Often times the combination of social security and/or pension benefits may be sufficient to maintain your lifestyle. In that case you may not need to take a distribution from your other investments for living expenses. That, of course, is the best case scenario. But once you need to withdraw funds for retirement, the general rule is to withdraw money from your taxable accounts first before you withdraw from your retirement accounts (IRA, 401k, etc.). The longer you are able to keep money in your tax-deferred or non-taxable accounts the more these accounts will be worth and the more you will be able to withdraw later. In view of the increasing costs of retirement and longer life expectancies this is an important consideration.
So, for example, if you need $1,000 a month during retirement, it normally makes more sense for you use your taxable accounts first rather than withdrawing from your IRA or 401(k). That’s because you would only have to pay tax on the “profit” on the investments which are normally taxed as a capital gain. If there is a loss on the investment you sell then there is no taxable event. However if you withdrew the same money from an IRA the entire amount of the withdrawal is taxable as ordinary income. To net an extra $1,000 per month a tax payer in the 20% tax bracket would be required to withdraw an extra $250 per month (or $3,000 per year) to cover the taxes due on the withdrawal. Over time this extra withdrawal will result in a meaningful diminution of the value of the account. In addition the withdrawal may cause all of your income to be taxed at a higher marginal tax rate.
Required Minimum Distributions
While this general rule may apply to many retirees, there are certain situations that may dictate a different withdrawal strategy. Once you reach age 70 ½, the IRS requires that you withdraw a certain amount from your tax deferred retirement plans (“RMD”). The amount you must withdraw is based on your life expectancy and the assets in your portfolio as of December 31 each year. Even if you don’t need the money you are required to take a withdrawal from your accounts so the government can tax it as income. The good thing is that you are not required to spend that money, so you can actually re-invest it into a taxable account after you withdraw the funds.

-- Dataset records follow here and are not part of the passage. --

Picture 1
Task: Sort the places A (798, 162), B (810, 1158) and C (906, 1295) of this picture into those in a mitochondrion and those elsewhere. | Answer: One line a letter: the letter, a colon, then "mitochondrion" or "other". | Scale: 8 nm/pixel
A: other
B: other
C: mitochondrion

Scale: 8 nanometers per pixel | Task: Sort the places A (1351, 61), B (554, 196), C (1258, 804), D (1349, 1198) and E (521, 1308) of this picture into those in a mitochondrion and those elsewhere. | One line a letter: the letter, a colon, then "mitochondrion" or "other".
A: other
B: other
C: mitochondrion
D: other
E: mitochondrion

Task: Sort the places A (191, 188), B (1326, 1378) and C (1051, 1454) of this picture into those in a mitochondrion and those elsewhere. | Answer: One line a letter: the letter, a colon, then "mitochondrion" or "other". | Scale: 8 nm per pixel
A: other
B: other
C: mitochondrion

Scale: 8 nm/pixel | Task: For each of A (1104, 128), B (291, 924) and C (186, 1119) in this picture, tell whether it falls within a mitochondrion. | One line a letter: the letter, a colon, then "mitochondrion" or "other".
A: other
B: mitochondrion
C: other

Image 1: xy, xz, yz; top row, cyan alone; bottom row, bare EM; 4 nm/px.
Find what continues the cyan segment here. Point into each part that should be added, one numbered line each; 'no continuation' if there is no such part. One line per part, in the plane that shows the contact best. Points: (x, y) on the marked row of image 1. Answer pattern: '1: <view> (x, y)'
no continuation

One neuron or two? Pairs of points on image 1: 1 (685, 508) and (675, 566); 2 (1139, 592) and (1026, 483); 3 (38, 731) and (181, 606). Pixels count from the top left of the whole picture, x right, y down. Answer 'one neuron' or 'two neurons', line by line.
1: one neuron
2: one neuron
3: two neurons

Roth IRAs provided an important exception to the rules regarding RMDs. There are no required distributions from a Roth IRA. Furthermore, if you are married your spouse does not have to withdraw the money either (however your beneficiaries will have to withdraw from the Roth IRA following both of your deaths although the distribution will be tax free to them as well). Withdrawals from a Roth IRA are generally tax free because you have already paid the taxes on these funds up-front.
Tax Bracket Impacts Withdrawal Strategy
Obviously, a part of the withdrawal strategy is based on an individual’s tax bracket. If, for example, you are a low tax bracket it may make sense to instead take money from your IRA or 401(k) accounts first. By doing that, you are being taxed on the money at a low rate. Since the minimum required distribution from your IRA normally increases each year as your life expectancy decreases, withdrawing before age 70 ½ will reduce the amount of your required minimum distribution in later years. This could prevent your income from being taxed at higher rates.
One thing I often recommend for many retirees who don’t really need extra income during retirement and want to leave as much money as possible to their children upon death is to convert a portion of their investments to a Roth IRA. By doing this, you pre-pay the taxes for your children, while also reducing the RMDs that you have to withdraw each year on your traditional IRA or 401(k) accounts.The bottom line is that planning is the key to make sure your investments are sufficient to maintain your lifestyle in retirement. In addition to having a plan to minimize your taxes, you should also develop a household budget that you can stick to during retirement to avoid excess spending. The combination of budgeting and tax planning is the best way to ensure you won’t run out of money during retirement.